Jorge Lorenzo was fending off rumours started in the Spanish press that HRC are ready to jettison him at the end of this season if his results don’t improve forthwith.
“Nobody has given me an ultimatum. You always hear these kinds of rumours when your results are bad. But I have a two-year contract, and nobody at Honda has spoken to me about this.”
He had been through similar problems and similar rumours in his previous two years at Ducati, and by the time he had got the bike to his liking and started winning races, a third of the way into his second year, he had already decided to move on.

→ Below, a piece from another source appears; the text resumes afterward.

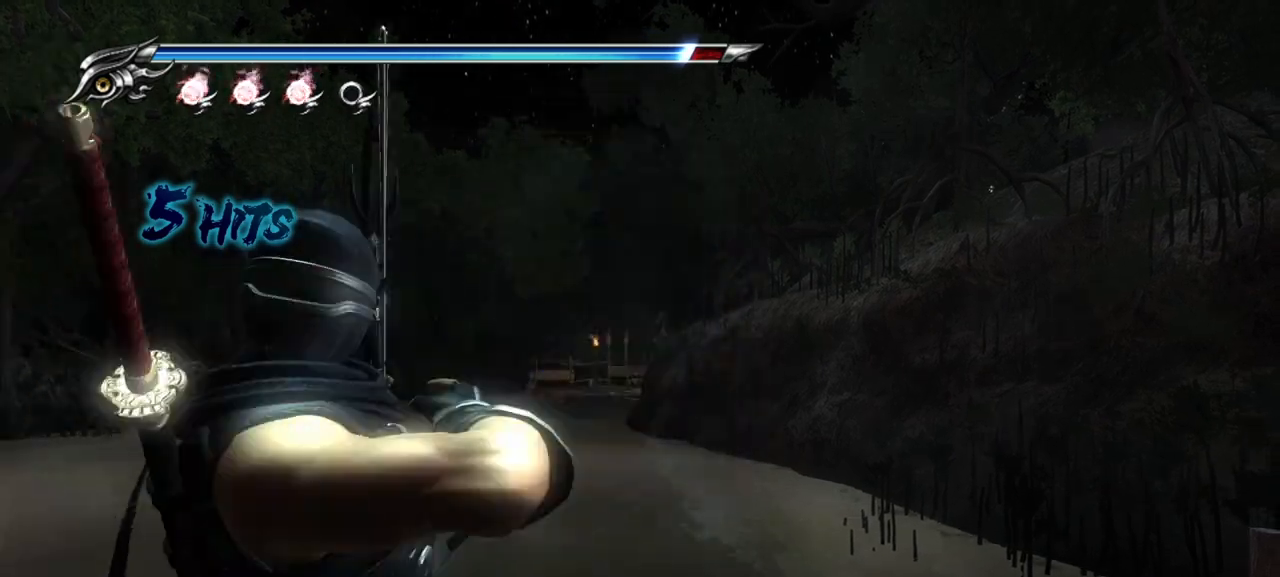
{"buttons": ["L2"], "left_stick": "center", "right_stick": "center", "events": [[200, "L2", "down"]]}
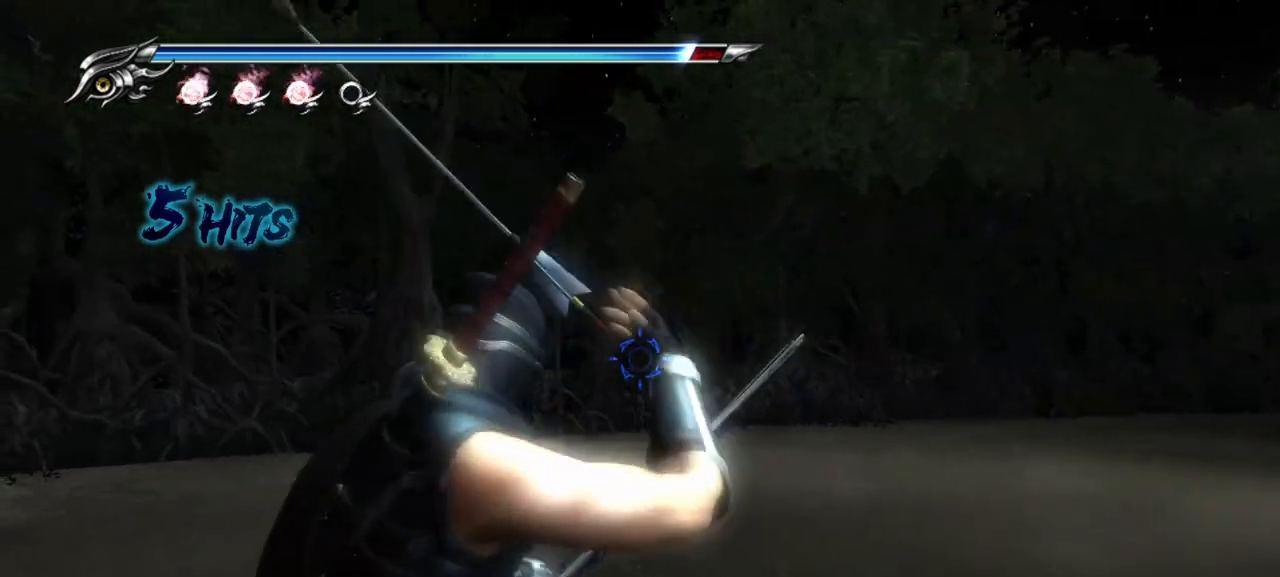
{"buttons": [], "left_stick": "down-right", "right_stick": "center", "events": [[317, "L2", "up"], [467, "left_stick", "down-right"]]}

But he went on to prove that he could adapt his smooth style to a very different bike from the Yamaha that took him to three world championships.
“The patience a team has is not up to me … but it’s important we understand this is going to be a long process.”
The switch was not going to come naturally, he continued. “The Honda needs to be ridden braking very late, tipping it in quickly, with a big angle of lean.” He would have to adapt his technique to suit.
“But the same was true of the Ducati. I need more time to adapt,” he said, drawing parallels with Zarco’s difficulties on the KTM.
In line with other Honda riders, he said “the front is not the best point. It is very sensitive. I am having accidents. But we have strong points – in entry, and corner speed.”
Lorenzo was fourth-fastest on the first day of practice at Le Mans, in spite of a crash in the morning. This matched the last race in Spain, although he went backwards from there.
He had switched back to the standard Honda seat, giving him “in terms of benefit, a small step, but a small step is like a victory. We will try more things tomorrow.”